En analysant plus particulièrement certaines reprises du topos de la ville maudite au XXe siècle (chez Dos Passos, Proust, Alfred Döblin, Céline, Giraudoux, Butor, Paul Auster…), on montrera la façon dont les écrivains utilisent des références bibliques pour en modifier, enrichir, détourner ou même renverser le sens. On comprendra ainsi l’importance de la figure de Caïn (fondateur de la première ville) et celle de récits mythiques comme l’abandon de la Tour de Babel/Babylone (Babel et Babylone sont un seul et même mot dans le texte hébreu), la destruction spectaculaire de Sodome et Gomorrhe ou la conversion des habitants de Ninive. On verra également la façon dont cette malédiction qui pèse sur la ville repose, en creux, sur la force mythique de deux autres épisodes : le Jardin d’Eden et la Jérusalem céleste — de la Genèse à l’Apocalypse.
La liste des œuvres proposées est indicative : certaines seront rapidement évoquées, d’autres plus longuement étudiées. Il sera également possible, en concertation avec les étudiants qui suivent le séminaire, d’aborder d’autres œuvres, moins connues, sous forme d’extraits fournis en cours.
Bibliographie indicative :
John Dos Passos, Manhattan Transfer [1925],Gallimard, Folio n°825, traduction de M.-E. Coindreau.
Alfred Döblin, Berlin Alexanderplatz [1929], Gallimard, Folio n°1239, traduction de Zoya Motchane.
Louis-Ferdinand Céline, Voyage au bout de la nuit [1932], Gallimard, Folio plus n°17.
Jean Giraudoux, Sodome et Gomorrhe [1943], dans Théâtre complet, Le Livre de poche.
Michel Butor, L’Emploi du temps, éditions de Minuit, 1956.
Paul Auster, City of Glass [1985]dans The New York Trilogy.Cité de verre dans Trilogie new-yorkaise, traduit de l’américain par Pierre Furlan, Actes Sud, collection « Babel ».

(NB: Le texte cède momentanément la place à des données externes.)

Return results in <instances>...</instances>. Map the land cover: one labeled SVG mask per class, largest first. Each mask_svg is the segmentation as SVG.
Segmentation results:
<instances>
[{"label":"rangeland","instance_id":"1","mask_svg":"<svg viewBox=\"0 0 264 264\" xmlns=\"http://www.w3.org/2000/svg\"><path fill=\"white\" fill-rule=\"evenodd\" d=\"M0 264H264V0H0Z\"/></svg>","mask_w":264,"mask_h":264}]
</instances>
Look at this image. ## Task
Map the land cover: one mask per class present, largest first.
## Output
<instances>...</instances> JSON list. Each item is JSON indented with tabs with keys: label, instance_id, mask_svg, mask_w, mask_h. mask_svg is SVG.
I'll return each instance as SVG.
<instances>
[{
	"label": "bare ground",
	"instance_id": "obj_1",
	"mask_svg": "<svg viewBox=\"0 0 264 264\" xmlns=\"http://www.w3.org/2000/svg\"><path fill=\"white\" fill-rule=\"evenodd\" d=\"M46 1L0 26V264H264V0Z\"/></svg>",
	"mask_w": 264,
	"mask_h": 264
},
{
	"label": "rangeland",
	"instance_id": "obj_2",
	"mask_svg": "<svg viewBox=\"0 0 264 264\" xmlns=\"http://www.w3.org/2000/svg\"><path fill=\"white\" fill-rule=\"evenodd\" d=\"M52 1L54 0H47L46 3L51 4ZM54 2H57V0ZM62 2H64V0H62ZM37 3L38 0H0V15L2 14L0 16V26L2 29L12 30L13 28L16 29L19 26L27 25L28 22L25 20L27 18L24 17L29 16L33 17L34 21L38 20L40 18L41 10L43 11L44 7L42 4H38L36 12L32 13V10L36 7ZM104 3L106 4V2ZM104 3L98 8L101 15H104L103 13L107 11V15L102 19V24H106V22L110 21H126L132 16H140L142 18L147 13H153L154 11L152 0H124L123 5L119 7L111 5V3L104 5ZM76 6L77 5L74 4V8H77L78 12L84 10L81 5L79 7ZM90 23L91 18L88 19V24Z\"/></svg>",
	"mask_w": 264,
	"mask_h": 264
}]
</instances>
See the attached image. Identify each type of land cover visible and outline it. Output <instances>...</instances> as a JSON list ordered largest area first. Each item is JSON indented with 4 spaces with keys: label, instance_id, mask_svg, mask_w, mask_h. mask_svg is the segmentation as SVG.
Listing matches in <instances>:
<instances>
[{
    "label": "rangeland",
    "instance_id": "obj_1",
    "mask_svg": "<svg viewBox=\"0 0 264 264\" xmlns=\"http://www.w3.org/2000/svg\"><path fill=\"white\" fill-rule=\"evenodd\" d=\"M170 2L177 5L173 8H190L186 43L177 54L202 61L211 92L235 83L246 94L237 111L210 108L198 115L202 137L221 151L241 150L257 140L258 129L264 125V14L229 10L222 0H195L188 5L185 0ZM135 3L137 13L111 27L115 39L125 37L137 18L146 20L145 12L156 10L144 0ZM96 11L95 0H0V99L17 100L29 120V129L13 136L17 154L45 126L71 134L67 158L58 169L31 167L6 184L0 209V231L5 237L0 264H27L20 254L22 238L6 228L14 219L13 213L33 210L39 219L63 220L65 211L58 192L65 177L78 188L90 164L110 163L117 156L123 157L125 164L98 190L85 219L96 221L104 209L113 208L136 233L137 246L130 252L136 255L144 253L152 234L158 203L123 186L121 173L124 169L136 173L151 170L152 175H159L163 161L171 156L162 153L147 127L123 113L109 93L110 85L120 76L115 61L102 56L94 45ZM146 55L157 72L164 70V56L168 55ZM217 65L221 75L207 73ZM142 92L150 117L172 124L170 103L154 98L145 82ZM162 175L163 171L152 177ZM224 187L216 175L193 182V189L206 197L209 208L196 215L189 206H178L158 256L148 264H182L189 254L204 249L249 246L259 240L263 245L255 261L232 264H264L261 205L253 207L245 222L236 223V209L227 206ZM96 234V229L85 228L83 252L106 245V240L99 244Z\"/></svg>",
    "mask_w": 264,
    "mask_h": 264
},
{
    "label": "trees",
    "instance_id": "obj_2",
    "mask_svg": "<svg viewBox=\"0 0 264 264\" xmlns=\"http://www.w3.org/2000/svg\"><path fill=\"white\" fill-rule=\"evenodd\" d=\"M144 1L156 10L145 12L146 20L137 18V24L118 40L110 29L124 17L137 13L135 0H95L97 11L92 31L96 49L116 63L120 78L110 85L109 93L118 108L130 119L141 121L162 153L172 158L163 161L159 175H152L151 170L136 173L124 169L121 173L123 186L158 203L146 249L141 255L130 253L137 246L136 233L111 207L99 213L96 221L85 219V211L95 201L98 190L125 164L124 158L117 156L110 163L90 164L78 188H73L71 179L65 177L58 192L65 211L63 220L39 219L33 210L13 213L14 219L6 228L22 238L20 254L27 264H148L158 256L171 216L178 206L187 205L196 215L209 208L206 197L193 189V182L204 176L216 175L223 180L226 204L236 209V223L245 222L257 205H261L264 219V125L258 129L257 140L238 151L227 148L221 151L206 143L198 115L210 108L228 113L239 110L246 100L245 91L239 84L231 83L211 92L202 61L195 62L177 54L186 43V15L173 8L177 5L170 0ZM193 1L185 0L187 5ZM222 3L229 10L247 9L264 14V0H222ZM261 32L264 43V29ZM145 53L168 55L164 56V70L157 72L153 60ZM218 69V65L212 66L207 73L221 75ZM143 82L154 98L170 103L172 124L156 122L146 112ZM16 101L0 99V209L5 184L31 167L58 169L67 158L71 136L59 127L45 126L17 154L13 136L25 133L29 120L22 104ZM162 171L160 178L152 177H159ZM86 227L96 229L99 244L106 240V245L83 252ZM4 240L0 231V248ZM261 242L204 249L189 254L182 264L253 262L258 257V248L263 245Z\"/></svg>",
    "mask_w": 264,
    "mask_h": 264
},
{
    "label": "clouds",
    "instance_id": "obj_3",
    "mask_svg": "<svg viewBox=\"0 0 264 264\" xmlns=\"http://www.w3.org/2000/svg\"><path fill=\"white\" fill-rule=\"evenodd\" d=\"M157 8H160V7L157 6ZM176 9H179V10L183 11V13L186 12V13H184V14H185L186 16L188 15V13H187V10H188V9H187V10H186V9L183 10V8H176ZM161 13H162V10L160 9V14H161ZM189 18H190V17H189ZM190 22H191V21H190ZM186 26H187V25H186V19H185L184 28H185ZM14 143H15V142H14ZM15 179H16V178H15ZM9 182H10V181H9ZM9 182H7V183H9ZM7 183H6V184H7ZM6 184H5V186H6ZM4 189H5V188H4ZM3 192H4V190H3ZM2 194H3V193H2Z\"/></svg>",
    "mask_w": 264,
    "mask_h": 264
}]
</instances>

Ce séminaire aura lieu le mardi, de 10 heures à 13 heures, tous les quinze jours, au second semestre.
Les mémoires de maîtrise pourront porter sur les réécritures de mythes bibliques ou antiques aux XIXe, XXe et XXIe siècles, mais aussi sur d’autres sujets de littérature comparée. Pour proposer ou choisir un sujet, prendre contact avec Sylvie Parizet, au 01 47 48 13 61 ou sparizet@club-internet.fr.
LMLIC212 Littérature et opéra
INTERACTIONS ARTISTIQUES : SHAKESPEARE A L’OPERA AU XIXe siècle
M. Emmanuel Reibel
Dans la continuité du premier semestre, ce séminaire approfondira les relations entre littérature et opéra du point de vue des interactions artistiques. On s’interrogera sur la réception de Shakespeare au XIXe siècle et on étudiera le devenir à l’opéra des grands drames shakespeariens au cœur du romantisme européen. Pas un musicien n’évite alors le sujet : Rossini (Otello), Bellini (I Capuleti e i Montecchi), Verdi (Macbeth, Otello, Falstaff), mais aussi Berlioz (Béatrice et Bénédict), Gounod (Roméo et Juliette) ou Ambroise Thomas (Hamlet), pour ne citer qu’eux. On travaillera notamment autour de la production de Macbeth donnée à l’Opéra de Paris, et d’autres séances de travail ou répétitions générales seront ouvertes aux étudiants, au Théâtre du Châtelet ou à l’Opéra-Comique, partenaires de ce séminaire. Une bibliographie spécifique sera distribuée en début de semestre.